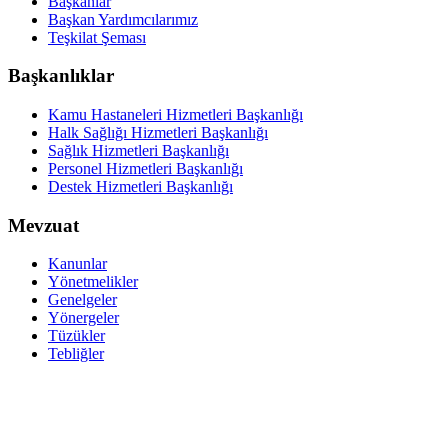
Başkanlar
Başkan Yardımcılarımız
Teşkilat Şeması
Başkanlıklar
Kamu Hastaneleri Hizmetleri Başkanlığı
Halk Sağlığı Hizmetleri Başkanlığı
Sağlık Hizmetleri Başkanlığı
Personel Hizmetleri Başkanlığı
Destek Hizmetleri Başkanlığı
Mevzuat
Kanunlar
Yönetmelikler
Genelgeler
Yönergeler
Tüzükler
Tebliğler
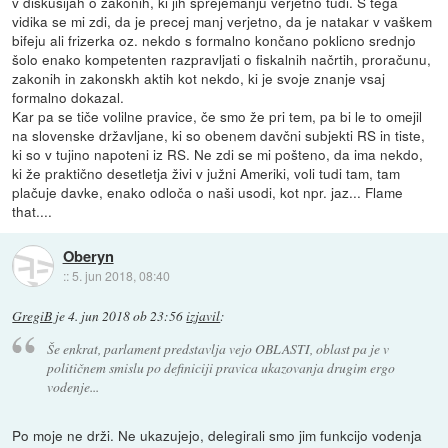
v diskusijah o zakonih, ki jih sprejemanju verjetno tudi. S tega
vidika se mi zdi, da je precej manj verjetno, da je natakar v vaškem
bifeju ali frizerka oz. nekdo s formalno končano poklicno srednjo
šolo enako kompetenten razpravljati o fiskalnih načrtih, proračunu,
zakonih in zakonskh aktih kot nekdo, ki je svoje znanje vsaj
formalno dokazal.
Kar pa se tiče volilne pravice, če smo že pri tem, pa bi le to omejil
na slovenske državljane, ki so obenem davčni subjekti RS in tiste,
ki so v tujino napoteni iz RS. Ne zdi se mi pošteno, da ima nekdo,
ki že praktično desetletja živi v južni Ameriki, voli tudi tam, tam
plačuje davke, enako odloča o naši usodi, kot npr. jaz... Flame
that....
Oberyn
::
5. jun 2018, 08:40
GregiB
je
4. jun 2018 ob 23:56
izjavil
:
Še enkrat, parlament predstavlja vejo OBLASTI, oblast pa je v
političnem smislu po definiciji pravica ukazovanja drugim ergo
vodenje...
Po moje ne drži. Ne ukazujejo, delegirali smo jim funkcijo vodenja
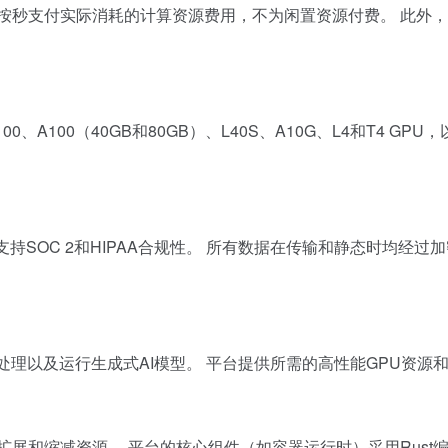
支付实际消耗的计算资源费用，不为闲置资源付费。 此外，Modal还提供
H100、A100（40GB和80GB）、L40S、A10G、L4和T4
、支持SOC 2和HIPAA合规性。 所有数据在传输和静态时均经过加
批处理以及运行生成式AI模型。 平台提供所需的高性能GPU资源
动扩展和缩减资源。 平台的核心组件（如容器运行时）采用Rus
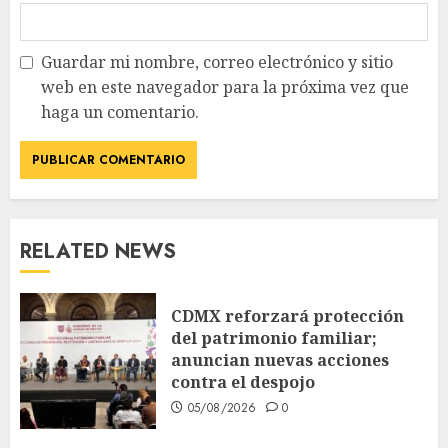
Guardar mi nombre, correo electrónico y sitio
web en este navegador para la próxima vez que
haga un comentario.
RELATED NEWS
CDMX reforzará protección
del patrimonio familiar;
anuncian nuevas acciones
contra el despojo
05/08/2026
0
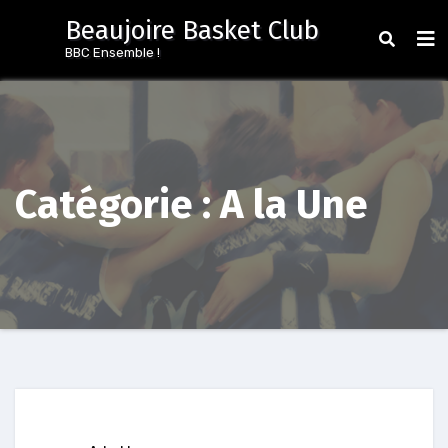
Aller
Beaujoire Basket Club
au
BBC Ensemble !
contenu
Catégorie :
A la Une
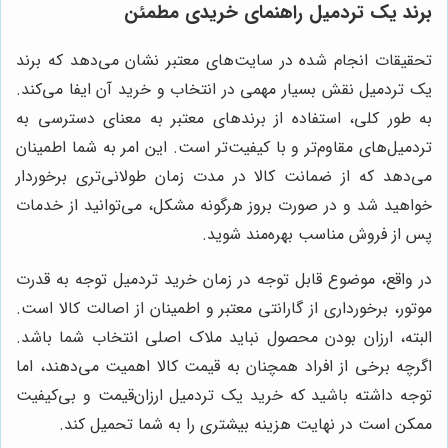
برند یک تردمیل راهنمای خریدی مطمئن
تحقیقات انجام شده در سایت‌های معتبر نشان می‌دهد که برند
یک تردمیل نقش بسیار مهمی در انتخاب و خرید آن ایفا می‌کند.
به طور کلی، استفاده از برندهای معتبر به معنای دسترسی به
تردمیل‌های مقاوم‌تر و با کیفیت‌تر است. این امر به شما اطمینان
می‌دهد که از ضمانت کالا در مدت زمان طولانی‌تری برخوردار
خواهید شد و در صورت بروز هرگونه مشکل، می‌توانید از خدمات
پس از فروش مناسب بهره‌مند شوید.
در واقع، موضوع قابل توجه در زمان خرید تردمیل توجه به قدرت
موتور، برخورداری از گارانتی معتبر و اطمینان از اصالت کالا است.
البته، ارزان بودن محصول نباید ملاک اصلی انتخاب شما باشد.
اگرچه برخی از افراد همچنان به قیمت کالا اهمیت می‌دهند، اما
توجه داشته باشید که خرید یک تردمیل ارزان‌قیمت و بی‌کیفیت
ممکن است در نهایت هزینه بیشتری را به شما تحمیل کند.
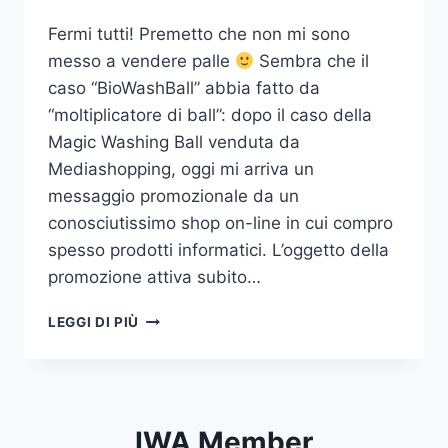
Fermi tutti! Premetto che non mi sono
messo a vendere palle
Sembra che il
caso “BioWashBall” abbia fatto da
“moltiplicatore di ball”: dopo il caso della
Magic Washing Ball venduta da
Mediashopping, oggi mi arriva un
messaggio promozionale da un
conosciutissimo shop on-line in cui compro
spesso prodotti informatici. L’oggetto della
promozione attiva subito…
BIOWASHBALL:
LEGGI DI PIÙ
ORA
ARRIVA
LA
ROBBY
WASH
IWA Member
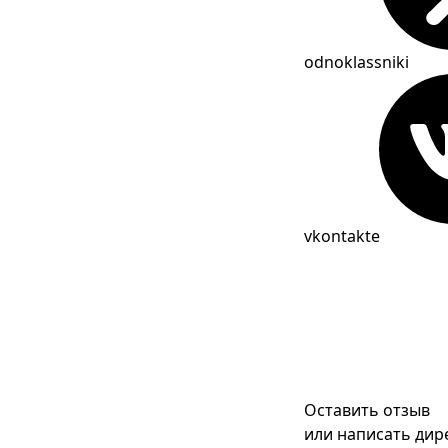
odnoklassniki
vkontakte
Оставить отзыв
или написать дир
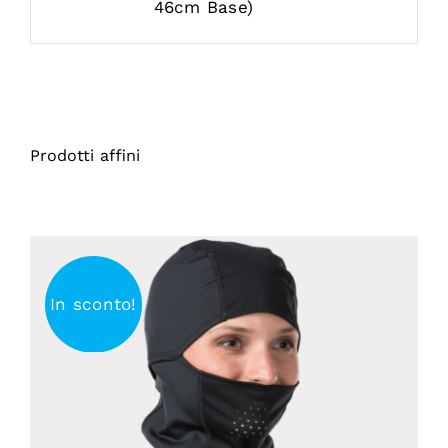
46cm Base)
Prodotti affini
In sconto!
AGGIUNGI AL CARRELLO
/
DETTAGLI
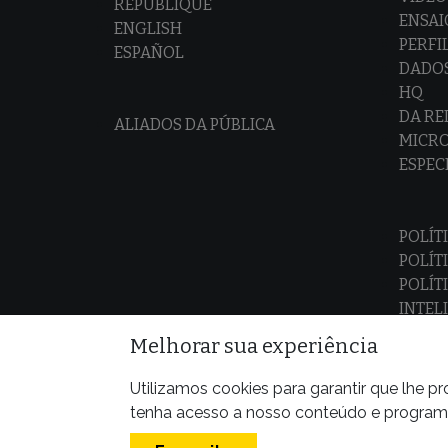
REPUBLIQUE
ENSAI
ENGLISH
PERFI
ESPAÑOL
DADO
HQ
DA R
ALIADOS DA PÚBLICA
MICR
ESPEC
POLÍT
POLÍT
POLÍT
INTEL
Melhorar sua experiência
Utilizamos cookies para garantir que lhe 
tenha acesso a nosso conteúdo e programas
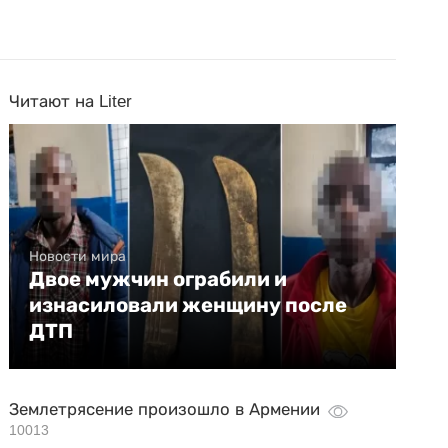
Читают на Liter
Новости мира
Двое мужчин ограбили и
изнасиловали женщину после
ДТП
Землетрясение произошло в Армении
10013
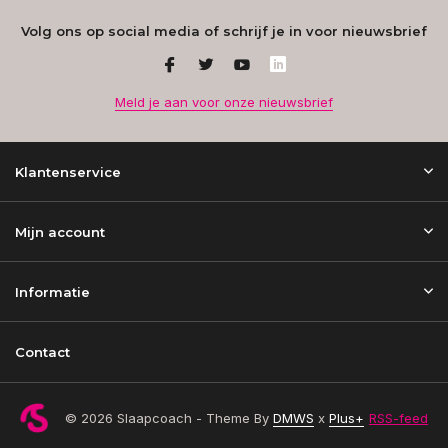
Volg ons op social media of schrijf je in voor nieuwsbrief
Meld je aan voor onze nieuwsbrief
Klantenservice
Mijn account
Informatie
Contact
© 2026 Slaapcoach - Theme By
DMWS
x
Plus+
RSS-feed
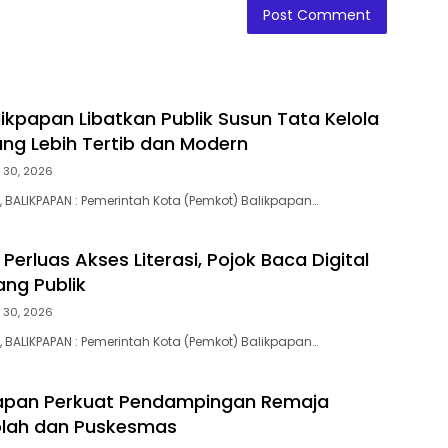
ikpapan Libatkan Publik Susun Tata Kelola
ng Lebih Tertib dan Modern
y 30, 2026
BALIKPAPAN : Pemerintah Kota (Pemkot) Balikpapan…
Perluas Akses Literasi, Pojok Baca Digital
ang Publik
y 30, 2026
BALIKPAPAN : Pemerintah Kota (Pemkot) Balikpapan…
papan Perkuat Pendampingan Remaja
olah dan Puskesmas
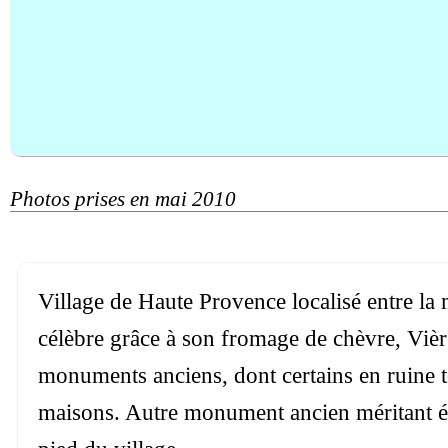
Photos prises en mai 2010
Village de Haute Provence localisé entre la
célèbre grâce à son fromage de chèvre, Viè
monuments anciens, dont certains en ruine t
maisons. Autre monument ancien méritant éga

+++

§ Task statement: Only text belongs in the copy: repeat each line of the data exactly and leave out the pictures.

§ Result of this exercise:
Başkanlar
Başkan Yardımcılarımız
Teşkilat Şeması
Başkanlıklar
Kamu Hastaneleri Hizmetleri Başkanlığı
Halk Sağlığı Hizmetleri Başkanlığı
Sağlık Hizmetleri Başkanlığı
Personel Hizmetleri Başkanlığı
Destek Hizmetleri Başkanlığı
Mevzuat
Kanunlar
Yönetmelikler
Genelgeler
Yönergeler
Tüzükler
Tebliğler
v diskusijah o zakonih, ki jih sprejemanju verjetno tudi. S tega
vidika se mi zdi, da je precej manj verjetno, da je natakar v vaškem
bifeju ali frizerka oz. nekdo s formalno končano poklicno srednjo
šolo enako kompetenten razpravljati o fiskalnih načrtih, proračunu,
zakonih in zakonskh aktih kot nekdo, ki je svoje znanje vsaj
formalno dokazal.
Kar pa se tiče volilne pravice, če smo že pri tem, pa bi le to omejil
na slovenske državljane, ki so obenem davčni subjekti RS in tiste,
ki so v tujino napoteni iz RS. Ne zdi se mi pošteno, da ima nekdo,
ki že praktično desetletja živi v južni Ameriki, voli tudi tam, tam
plačuje davke, enako odloča o naši usodi, kot npr. jaz... Flame
that....
Oberyn
::
5. jun 2018, 08:40
GregiB
je
4. jun 2018 ob 23:56
izjavil
:
Še enkrat, parlament predstavlja vejo OBLASTI, oblast pa je v
političnem smislu po definiciji pravica ukazovanja drugim ergo
vodenje...
Po moje ne drži. Ne ukazujejo, delegirali smo jim funkcijo vodenja
支付实际消耗的计算资源费用，不为闲置资源付费。 此外，Modal还提供
H100、A100（40GB和80GB）、L40S、A10G、L4和T4
、支持SOC 2和HIPAA合规性。 所有数据在传输和静态时均经过加
批处理以及运行生成式AI模型。 平台提供所需的高性能GPU资源
动扩展和缩减资源。 平台的核心组件（如容器运行时）采用Rus
Guardar mi nombre, correo electrónico y sitio
web en este navegador para la próxima vez que
haga un comentario.
RELATED NEWS
CDMX reforzará protección
del patrimonio familiar;
anuncian nuevas acciones
contra el despojo
05/08/2026
0
Aller
Beaujoire Basket Club
au
BBC Ensemble !
contenu
Catégorie :
A la Une
برند یک تردمیل راهنمای خریدی مطمئن
تحقیقات انجام شده در سایت‌های معتبر نشان می‌دهد که برند
یک تردمیل نقش بسیار مهمی در انتخاب و خرید آن ایفا می‌کند.
به طور کلی، استفاده از برندهای معتبر به معنای دسترسی به
تردمیل‌های مقاوم‌تر و با کیفیت‌تر است. این امر به شما اطمینان
می‌دهد که از ضمانت کالا در مدت زمان طولانی‌تری برخوردار
خواهید شد و در صورت بروز هرگونه مشکل، می‌توانید از خدمات
پس از فروش مناسب بهره‌مند شوید.
در واقع، موضوع قابل توجه در زمان خرید تردمیل توجه به قدرت
موتور، برخورداری از گارانتی معتبر و اطمینان از اصالت کالا است.
البته، ارزان بودن محصول نباید ملاک اصلی انتخاب شما باشد.
اگرچه برخی از افراد همچنان به قیمت کالا اهمیت می‌دهند، اما
توجه داشته باشید که خرید یک تردمیل ارزان‌قیمت و بی‌کیفیت
ممکن است در نهایت هزینه بیشتری را به شما تحمیل کند.
Fermi tutti! Premetto che non mi sono
messo a vendere palle
Sembra che il
caso “BioWashBall” abbia fatto da
“moltiplicatore di ball”: dopo il caso della
Magic Washing Ball venduta da
Mediashopping, oggi mi arriva un
messaggio promozionale da un
conosciutissimo shop on-line in cui compro
spesso prodotti informatici. L’oggetto della
promozione attiva subito…
BIOWASHBALL:
LEGGI DI PIÙ
ORA
ARRIVA
LA
ROBBY
WASH
IWA Member
odnoklassniki
vkontakte
Оставить отзыв
или написать дир
46cm Base)
Prodotti affini
In sconto!
AGGIUNGI AL CARRELLO
/
DETTAGLI
REPUBLIQUE
ENSAI
ENGLISH
PERFI
ESPAÑOL
DADO
HQ
DA R
ALIADOS DA PÚBLICA
MICR
ESPEC
POLÍT
POLÍT
POLÍT
INTEL
Melhorar sua experiência
Utilizamos cookies para garantir que lhe 
tenha acesso a nosso conteúdo e programas
Читают на Liter
Новости мира
Двое мужчин ограбили и
изнасиловали женщину после
ДТП
Землетрясение произошло в Армении
10013
Volg ons op social media of schrijf je in voor nieuwsbrief
Meld je aan voor onze nieuwsbrief
Klantenservice
Mijn account
Informatie
Contact
© 2026 Slaapcoach - Theme By
DMWS
x
Plus+
RSS-feed
ikpapan Libatkan Publik Susun Tata Kelola
ng Lebih Tertib dan Modern
y 30, 2026
BALIKPAPAN : Pemerintah Kota (Pemkot) Balikpapan…
Perluas Akses Literasi, Pojok Baca Digital
ang Publik
y 30, 2026
BALIKPAPAN : Pemerintah Kota (Pemkot) Balikpapan…
papan Perkuat Pendampingan Remaja
olah dan Puskesmas
Photos prises en mai 2010
Village de Haute Provence localisé entre la
célèbre grâce à son fromage de chèvre, Viè
monuments anciens, dont certains en ruine t
maisons. Autre monument ancien méritant éga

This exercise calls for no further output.